The American Bankers Association and two other financial trade groups on Friday wrote to the heads of the Consumer Financial Protection Bureau, Federal Reserve, FDIC, National Credit Union Administration, and the OCC, urging the agencies to issue a formal statement published in the Federal Register addressing the prospective application of the Home Mortgage Disclosure Act.
In September, a federal judge vacated CFPB regulations that expanded the number of small-volume lenders deemed exempt from HMDA reporting requirements, which reverted the threshold for data reporting on closed-end mortgages to 25 loans in each of the two preceding calendar years, rather than the 100-loan threshold rule set in 2020. At the beginning of December, the CFPB issued a blog post noting that financial institutions may need time to implement or adjust policies, procedures, systems and operations to come into compliance with reporting obligations and that the agency does not view action regarding institutions’ HMDA data as a current priority. The associations are advocating a more official, detailed response.
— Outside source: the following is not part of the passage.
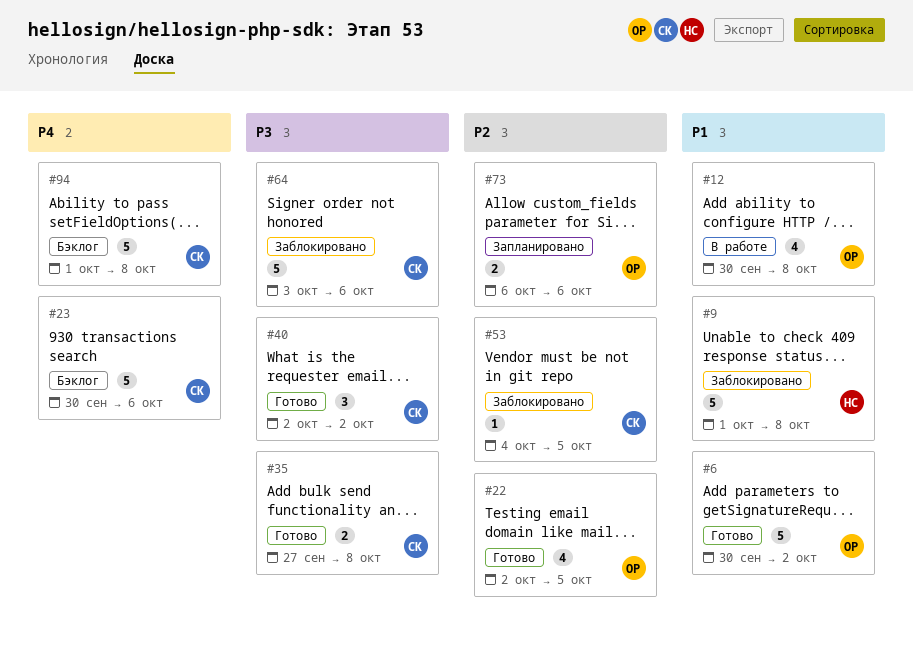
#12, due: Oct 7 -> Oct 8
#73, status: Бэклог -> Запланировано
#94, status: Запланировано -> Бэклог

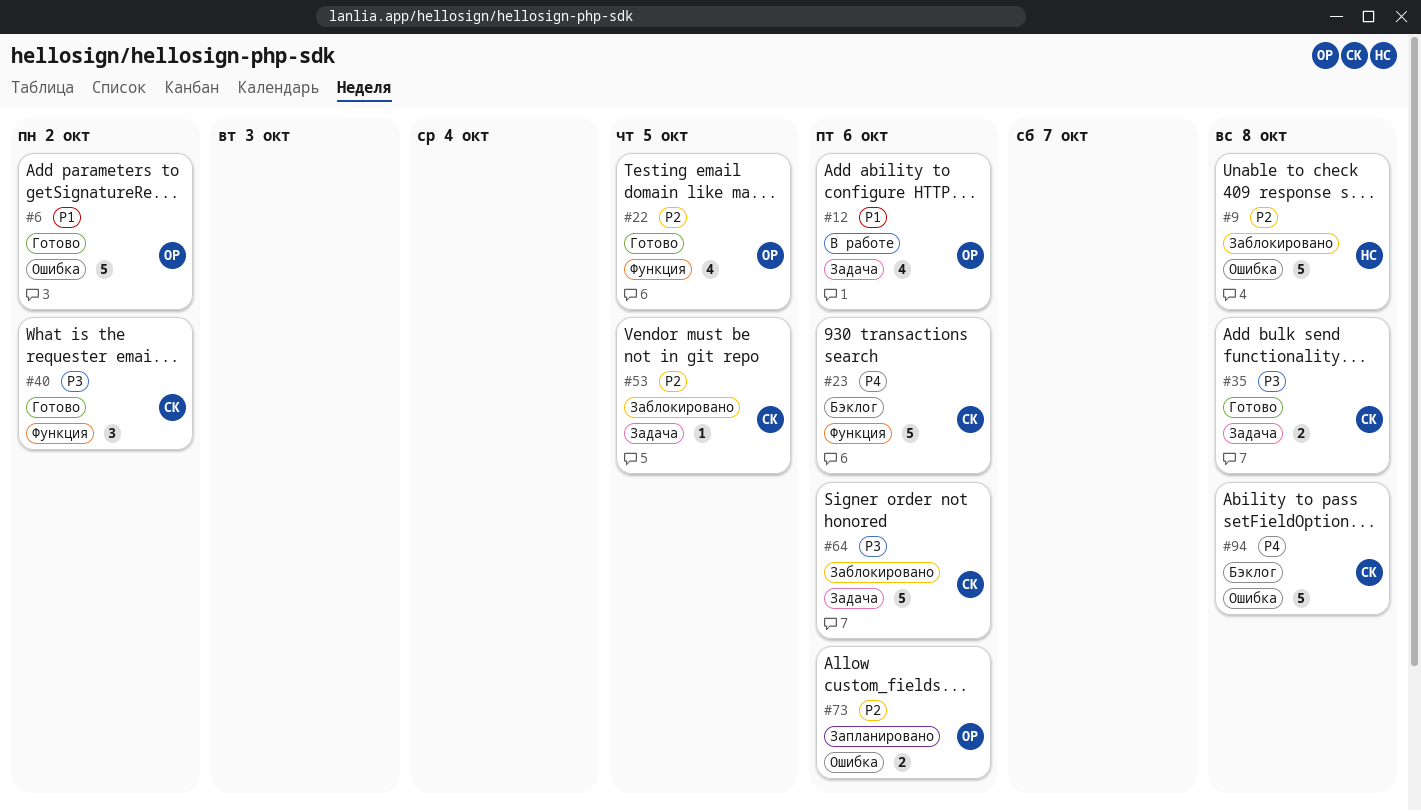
#9, priority: P1 -> P2
#12, due: Oct 8 -> Oct 6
“We ask the Federal Financial Institutions Examinations Council to consider the extraordinary impact of this decision and issue formal guidance that allows small banks and credit unions a reasonable transition period to comply with the sudden changes occasioned by the ruling,” the associations wrote, adding that the effect on banks is “severe,” citing staff shortages, a short timeline with which to comply, and other challenges. Ideally, the associations wrote, a formal notice would explicitly state, with respect to lenders affected by the court’s ruling, that calendar year 2023 will be a supervisory transition period during which the agencies will expect “good faith” efforts to comply with the pre-2020 HMDA rule, and that the agencies will not cite HMDA violations or initiate enforcement actions against lenders that act appropriately to develop and implement reporting programs.
This approach, they said, would give lenders “needed assurances regarding legal and examination risk and allow adequate opportunity for lenders to install or refine HMDA systems and achieve compliance.”